EXERCISE OBJECTIVE | Transcribe the records word for word from their beginning through the line that contains "Le rôle de la société civile", and leave the pictures out of your answer.

DATA EXTRACT |
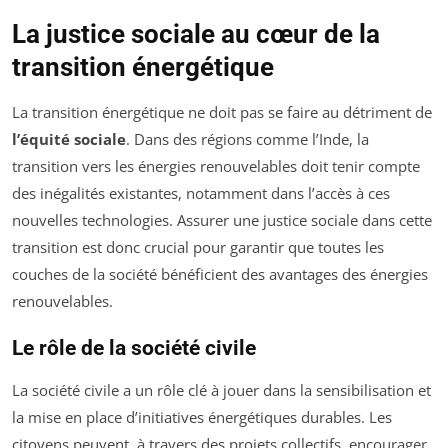
La justice sociale au cœur de la
transition énergétique
La transition énergétique ne doit pas se faire au détriment de
l’équité sociale
. Dans des régions comme l’Inde, la
transition vers les énergies renouvelables doit tenir compte
des inégalités existantes, notamment dans l’accès à ces
nouvelles technologies. Assurer une justice sociale dans cette
transition est donc crucial pour garantir que toutes les
couches de la société bénéficient des avantages des énergies
renouvelables.
Le rôle de la société civile
La société civile a un rôle clé à jouer dans la sensibilisation et
la mise en place d’initiatives énergétiques durables. Les
citoyens peuvent, à travers des projets collectifs, encourager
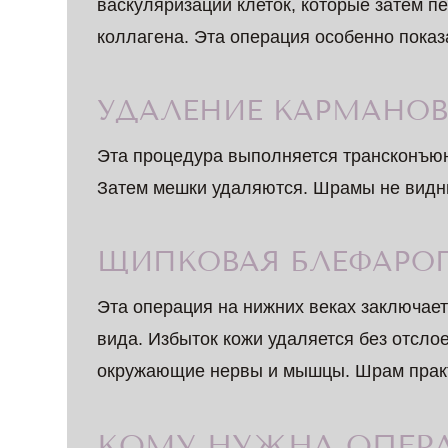
васкуляризации клеток, которые затем п
коллагена. Эта операция особенно показ
УДАЛЕНИЕ КАРМАНО
Эта процедура выполняется трансконъюнк
Затем мешки удаляются. Шрамы не видн
ЩИПКОВАЯ БЛЕФАРО
Эта операция на нижних веках заключае
вида. Избыток кожи удаляется без отсло
окружающие нервы и мышцы. Шрам практ
КОМУ НУЖНА ОПЕРА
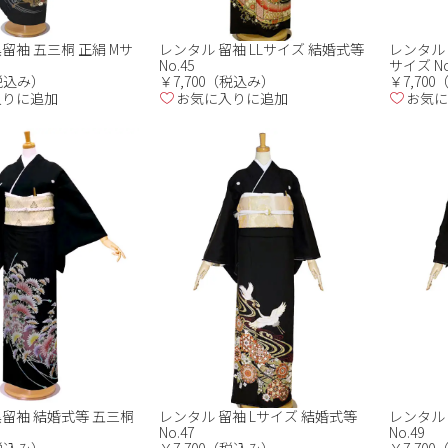
留袖 五三桐 正絹 Mサ
レンタル 留袖 LLサイズ 結婚式等
レンタル
No.45
サイズ No
（税込み）
￥7,700（税込み）
￥7,70
入りに追加
お気に入りに追加
お気に
黒留袖 結婚式等 五三桐
レンタル 留袖 Lサイズ 結婚式等
レンタル 
No.47
No.49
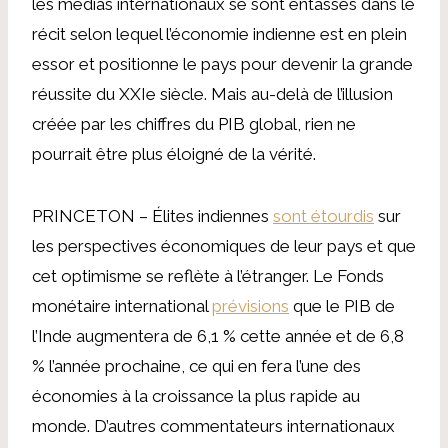
les médias internationaux se sont entassés dans le
récit selon lequel l’économie indienne est en plein
essor et positionne le pays pour devenir la grande
réussite du XXIe siècle. Mais au-delà de l’illusion
créée par les chiffres du PIB global, rien ne
pourrait être plus éloigné de la vérité.
PRINCETON – Élites indiennes
sont étourdis
sur
les perspectives économiques de leur pays et que
cet optimisme se reflète à l’étranger. Le Fonds
monétaire international
prévisions
que le PIB de
l’Inde augmentera de 6,1 % cette année et de 6,8
% l’année prochaine, ce qui en fera l’une des
économies à la croissance la plus rapide au
monde. D’autres commentateurs internationaux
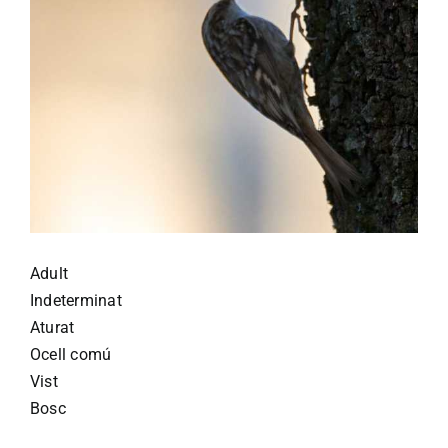
Adult
Indeterminat
Aturat
Ocell comú
Vist
Bosc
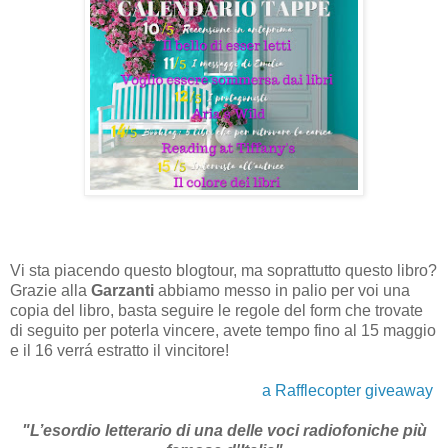
Vi sta piacendo questo blogtour, ma soprattutto questo libro?
Grazie alla
Garzanti
abbiamo messo in palio per voi una
copia del libro, basta seguire le regole del form che trovate
di seguito per poterla vincere, avete tempo fino al 15 maggio
e il 16 verrá estratto il vincitore!
a Rafflecopter giveaway
"L’esordio letterario di una delle voci radiofoniche più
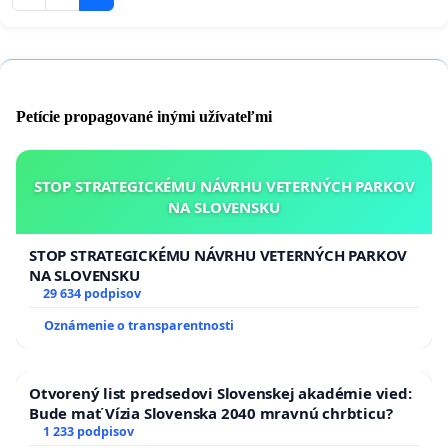
Petície propagované inými užívateľmi
STOP STRATEGICKÉMU NÁVRHU VETERNÝCH PARKOV
NA SLOVENSKU
STOP STRATEGICKÉMU NÁVRHU VETERNÝCH PARKOV
NA SLOVENSKU
29 634 podpisov
Oznámenie o transparentnosti
Otvorený list predsedovi Slovenskej akadémie vied:
Bude mať Vízia Slovenska 2040 mravnú chrbticu?
1 233 podpisov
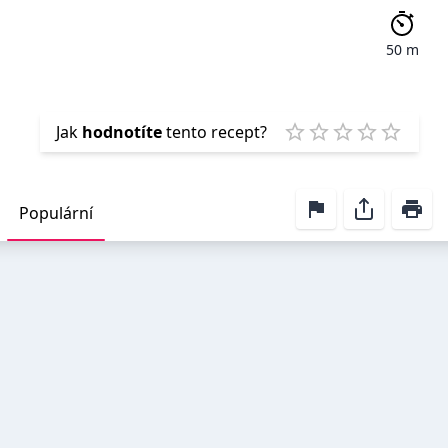
50 m
Emp
Jak
hodnotíte
tento recept?
1 Star
2 Stars
3 Stars
4 Stars
5 Star
Populární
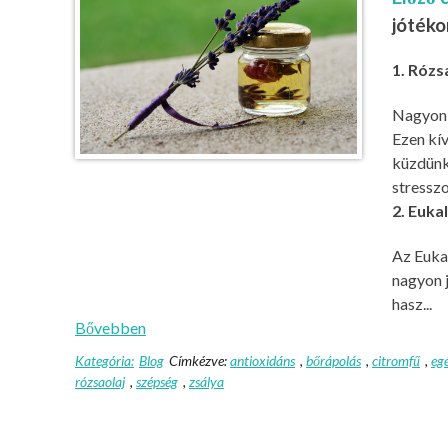
jótéko
1. Rózs
Nagyon s
Ezen kív
küzdünk.
stresszo
2. Euka
Az Eukal
nagyon 
hasz...
Bővebben
Kategória:
Blog
Címkézve:
antioxidáns
,
bőrápolás
,
citromfű
,
eg
rózsaolaj
,
szépség
,
zsálya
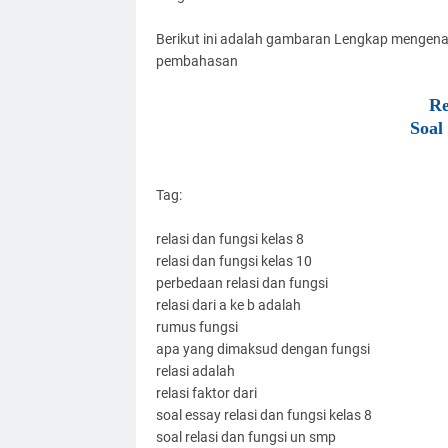
Berikut ini adalah gambaran Lengkap mengenai
pembahasan
Re
Soal
Tag:
relasi dan fungsi kelas 8
relasi dan fungsi kelas 10
perbedaan relasi dan fungsi
relasi dari a ke b adalah
rumus fungsi
apa yang dimaksud dengan fungsi
relasi adalah
relasi faktor dari
soal essay relasi dan fungsi kelas 8
soal relasi dan fungsi un smp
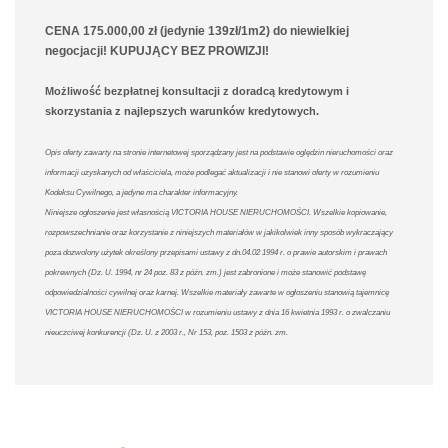
CENA 175.000,00 zł (jedynie 139zł/1m2) do niewielkiej
negocjacji! KUPUJĄCY BEZ PROWIZJI!
Możliwość bezpłatnej konsultacji z doradcą kredytowym i
skorzystania z najlepszych warunków kredytowych.
Opis oferty zawarty na stronie internetowej sporządzany jest na podstawie oględzin nieruchomości oraz
informacji uzyskanych od właściciela, może podlegać aktualizacji i nie stanowi oferty w rozumieniu
Kodeksu Cywilnego, a jedyne ma charakter informacyjny.
Niniejsze ogłoszenie jest własnością VICTORIA HOUSE NIERUCHOMOŚCI. Wszelkie kopiowanie,
rozpowszechnianie oraz korzystanie z niniejszych materiałów w jakikolwiek inny sposób wykraczający
poza dozwolony użytek określony przepisami ustawy z dn.04.02 1994 r. o prawie autorskim i prawach
pokrewnych (Dz. U. 1994, nr 24 poz. 83 z późn. zm.) jest zabronione i może stanowić podstawę
odpowiedzialności cywilnej oraz karnej. Wszelkie materiały zawarte w ogłoszeniu stanowią tajemnicę
VICTORIA HOUSE NIERUCHOMOŚCI w rozumieniu ustawy z dnia 16 kwietnia 1993 r. o zwalczaniu
nieuczciwej konkurencji (Dz. U. z 2003 r., Nr 153, poz. 1503 z późn. zm.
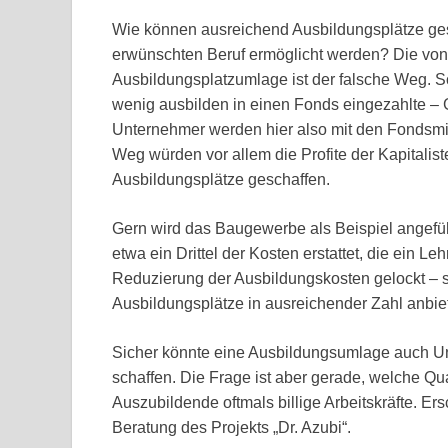
Wie können ausreichend Ausbildungsplätze gesc
erwünschten Beruf ermöglicht werden? Die von
Ausbildungsplatzumlage ist der falsche Weg. Sc
wenig ausbilden in einen Fonds eingezahlte –
Unternehmer werden hier also mit den Fondsmit
Weg würden vor allem die Profite der Kapitalist
Ausbildungsplätze geschaffen.
Gern wird das Baugewerbe als Beispiel angefüh
etwa ein Drittel der Kosten erstattet, die ein 
Reduzierung der Ausbildungskosten gelockt – s
Ausbildungsplätze in ausreichender Zahl anbi
Sicher könnte eine Ausbildungsumlage auch Un
schaffen. Die Frage ist aber gerade, welche Qu
Auszubildende oftmals billige Arbeitskräfte. Er
Beratung des Projekts „Dr. Azubi“.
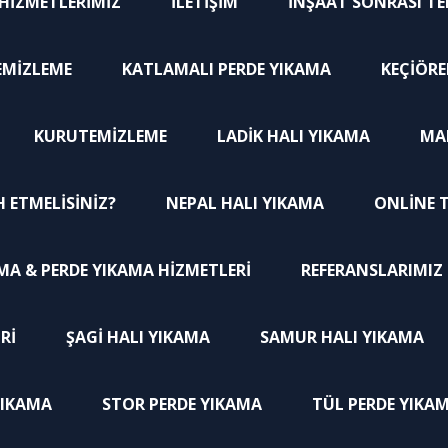
HIZMETLERIMIZ
İLETIŞIM
İNŞAAT SONRASI TE
TEMIZLEME
KATLAMALI PERDE YIKAMA
KEÇIÖRE
KURUTEMIZLEME
LADIK HALI YIKAMA
MAK
H ETMELISINIZ?
NEPAL HALI YIKAMA
ONLINE T
MA & PERDE YIKAMA HIZMETLERI
REFERANSLARIMIZ
RI
ŞAGI HALI YIKAMA
SAMUR HALI YIKAMA
YIKAMA
STOR PERDE YIKAMA
TÜL PERDE YIKA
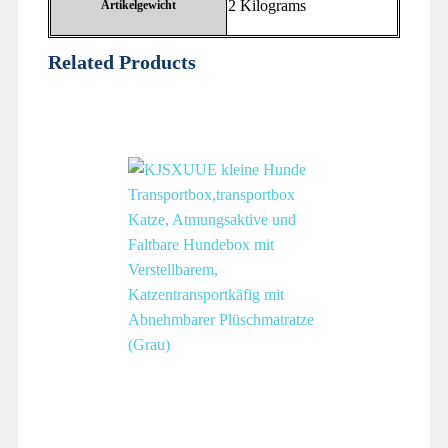
‎2 Kilograms
Artikelgewicht
Related Products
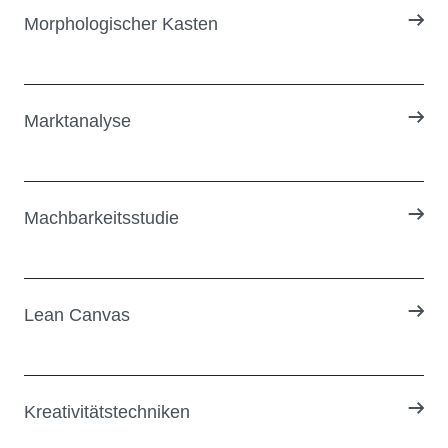
Morphologischer Kasten
Marktanalyse
Machbarkeitsstudie
Lean Canvas
Kreativitätstechniken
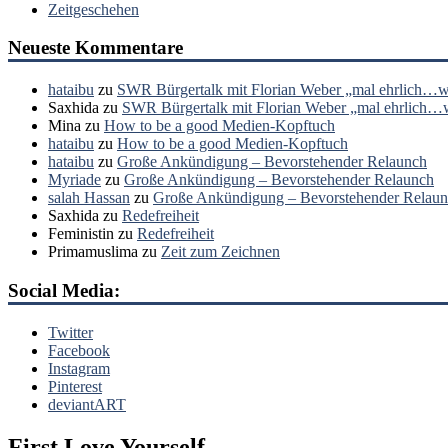
Zeitgeschehen
Neueste Kommentare
hataibu
zu
SWR Bürgertalk mit Florian Weber „mal ehrlich…wa
Saxhida
zu
SWR Bürgertalk mit Florian Weber „mal ehrlich…wa
Mina
zu
How to be a good Medien-Kopftuch
hataibu
zu
How to be a good Medien-Kopftuch
hataibu
zu
Große Ankündigung – Bevorstehender Relaunch
Myriade
zu
Große Ankündigung – Bevorstehender Relaunch
salah Hassan
zu
Große Ankündigung – Bevorstehender Relau
Saxhida
zu
Redefreiheit
Feministin
zu
Redefreiheit
Primamuslima
zu
Zeit zum Zeichnen
Social Media:
Twitter
Facebook
Instagram
Pinterest
deviantART
First Love Yourself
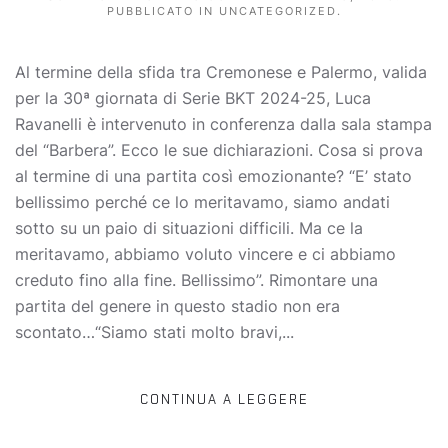
PUBBLICATO IN
UNCATEGORIZED
.
Al termine della sfida tra Cremonese e Palermo, valida
per la 30ª giornata di Serie BKT 2024-25, Luca
Ravanelli è intervenuto in conferenza dalla sala stampa
del “Barbera”. Ecco le sue dichiarazioni. Cosa si prova
al termine di una partita così emozionante? “E’ stato
bellissimo perché ce lo meritavamo, siamo andati
sotto su un paio di situazioni difficili. Ma ce la
meritavamo, abbiamo voluto vincere e ci abbiamo
creduto fino alla fine. Bellissimo”. Rimontare una
partita del genere in questo stadio non era
scontato…“Siamo stati molto bravi,...
CONTINUA A LEGGERE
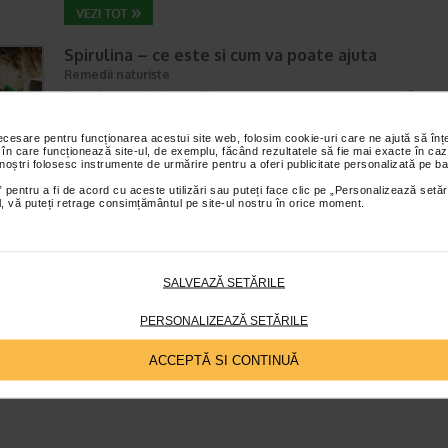
Spirulina – ce este si cum va poate ajuta
Remedii naturiste
Timp de citire:
6 minute, 12 secunde
10 mart
In prezent, spirulina este cultivata in intreaga lume, fiind folosita atat d
necesare pentru funcționarea acestui site web, folosim cookie-uri care ne ajută să î
oameni, ca supliment alimentar sau aliment integral, cat si ca suplimen
 în care funcționează site-ul, de exemplu, făcând rezultatele să fie mai exacte în caz
nutritiv pentru hrana pasarilor din industria carnii…
 noștri folosesc instrumente de urmărire pentru a oferi publicitate personalizată pe ba
 pentru a fi de acord cu aceste utilizări sau puteți face clic pe „Personalizează setăr
ial, vă puteți retrage consimțământul pe site-ul nostru în orice moment.
SALVEAZĂ SETĂRILE
PERSONALIZEAZĂ SETĂRILE
ACCEPTĂ SI CONTINUĂ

EXERCISE RESPONSE |
La justice sociale au cœur de la
transition énergétique
La transition énergétique ne doit pas se faire au détriment de
l’équité sociale
. Dans des régions comme l’Inde, la
transition vers les énergies renouvelables doit tenir compte
des inégalités existantes, notamment dans l’accès à ces
nouvelles technologies. Assurer une justice sociale dans cette
transition est donc crucial pour garantir que toutes les
couches de la société bénéficient des avantages des énergies
renouvelables.
Le rôle de la société civile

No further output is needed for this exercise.